___ SOURCE PASSAGE ___

Lib Dem Voice has learned the sad news from Cowley Street:
The Liberal Democrats are having to begin a redundancy process to reduce the number of POLD [Parliamentary Office of the Liberal Democrats] staff by over 20 positions. This is following the confirmation that the party will not be receiving Short Money.
The losses will take place in the Policy and Research Unit, Media Office, and the Leader’s Office. The party will retain a Media Office and a scaled-down Policy department.
POLD staff have been told that they will be consulted, as the party seeks to arrive at a effective and viable new staff structure. There will be a fair and open selection process for the remaining jobs. All staff who are leaving the Liberal Democrats will be given every possible support to adjust to their new situation and to find new jobs.
It’s worth noting that the Conservative Party had to make a similar round of redundancies recently – a source says that some 70 staff are being laid off – a similar percentage to the losses in our own Parliamentary Office.
It’s not that the Liberal Democrats have been singled out for special treatment, though of course this doesn’t lessen the pain for the party. This is simply what political parties do when they go into Government. Without the Short Money, which is paid to Opposition parties to help with the costs of carrying out Parliamentary business and running their Leader’s Office, strain will inevitably be placed on the Federal Party’s budget.
At Lib Dem Voice, we’re very sorry for the job losses after staff put in so much hard work during the General Election.
One consolation is that “Worked for the Liberal Democrats during General Election 2010” will be a very good thing to put on the CV.

___ INFORMATION SHOWN ___

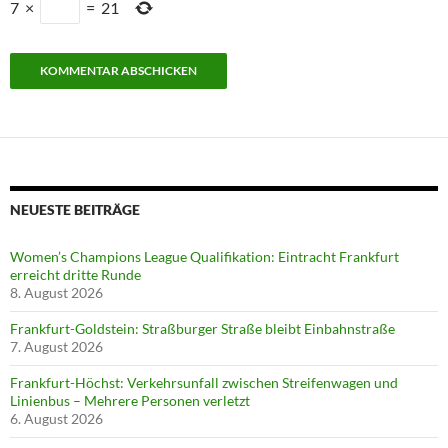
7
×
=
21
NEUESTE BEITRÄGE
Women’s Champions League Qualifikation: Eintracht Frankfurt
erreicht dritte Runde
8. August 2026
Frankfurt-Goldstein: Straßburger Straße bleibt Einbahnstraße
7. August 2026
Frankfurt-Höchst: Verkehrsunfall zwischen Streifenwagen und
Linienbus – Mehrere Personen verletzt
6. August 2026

___
___ INFORMATION SHOWN ___

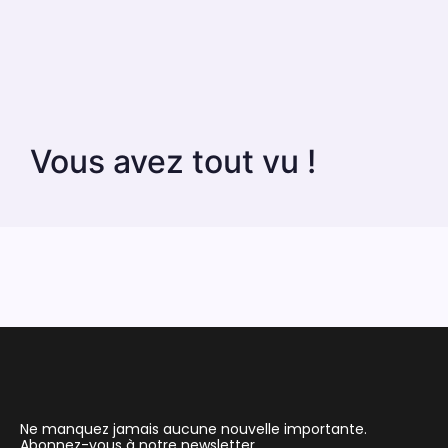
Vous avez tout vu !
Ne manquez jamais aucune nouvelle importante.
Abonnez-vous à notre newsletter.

___

Copy out the Lib Dem staffing post word for word, everything from "POLD staff have" down to "own Parliamentary Office.".

POLD staff have been told that they will be consulted, as the party seeks to arrive at a effective and viable new staff structure. There will be a fair and open selection process for the remaining jobs. All staff who are leaving the Liberal Democrats will be given every possible support to adjust to their new situation and to find new jobs.
It’s worth noting that the Conservative Party had to make a similar round of redundancies recently – a source says that some 70 staff are being laid off – a similar percentage to the losses in our own Parliamentary Office.